BEGIN PROVIDED MATERIAL
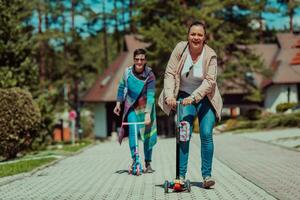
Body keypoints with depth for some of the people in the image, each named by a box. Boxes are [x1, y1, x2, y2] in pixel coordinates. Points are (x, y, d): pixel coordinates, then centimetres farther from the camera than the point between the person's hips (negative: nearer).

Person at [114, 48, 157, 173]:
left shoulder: (150, 75, -20)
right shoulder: (128, 72, -12)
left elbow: (150, 95, -26)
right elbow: (122, 86, 6)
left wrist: (148, 114, -34)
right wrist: (118, 103, 7)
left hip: (145, 107, -1)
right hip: (131, 107, 1)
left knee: (147, 134, 1)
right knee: (132, 132, -15)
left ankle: (148, 164, 13)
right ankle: (134, 160, -11)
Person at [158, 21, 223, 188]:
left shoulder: (210, 55, -15)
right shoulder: (180, 48, -12)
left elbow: (210, 81, -20)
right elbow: (170, 73, -11)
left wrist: (194, 97, -32)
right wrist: (169, 94, -23)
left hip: (205, 97, 0)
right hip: (184, 96, 0)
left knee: (206, 134, -9)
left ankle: (207, 175, 0)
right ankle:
END PROVIDED MATERIAL
**TO DO:**
Please render every line of the data above as a Markdown table with the columns "Row" and "Line", numbering the rows in order. Leave out blank lines and the pictures.

**REPLY TO THE TASK:**
| Row | Line |
|---|---|
| 1 | Body keypoints with depth for some of the people in the image, each named by a box. Boxes are [x1, y1, x2, y2] in pixel coordinates. Points are (x, y, d): pixel coordinates, then centimetres farther from the camera than the point between the person's hips (negative: nearer). |
| 2 | Person at [114, 48, 157, 173]: |
| 3 | left shoulder: (150, 75, -20) |
| 4 | right shoulder: (128, 72, -12) |
| 5 | left elbow: (150, 95, -26) |
| 6 | right elbow: (122, 86, 6) |
| 7 | left wrist: (148, 114, -34) |
| 8 | right wrist: (118, 103, 7) |
| 9 | left hip: (145, 107, -1) |
| 10 | right hip: (131, 107, 1) |
| 11 | left knee: (147, 134, 1) |
| 12 | right knee: (132, 132, -15) |
| 13 | left ankle: (148, 164, 13) |
| 14 | right ankle: (134, 160, -11) |
| 15 | Person at [158, 21, 223, 188]: |
| 16 | left shoulder: (210, 55, -15) |
| 17 | right shoulder: (180, 48, -12) |
| 18 | left elbow: (210, 81, -20) |
| 19 | right elbow: (170, 73, -11) |
| 20 | left wrist: (194, 97, -32) |
| 21 | right wrist: (169, 94, -23) |
| 22 | left hip: (205, 97, 0) |
| 23 | right hip: (184, 96, 0) |
| 24 | left knee: (206, 134, -9) |
| 25 | left ankle: (207, 175, 0) |
| 26 | right ankle: |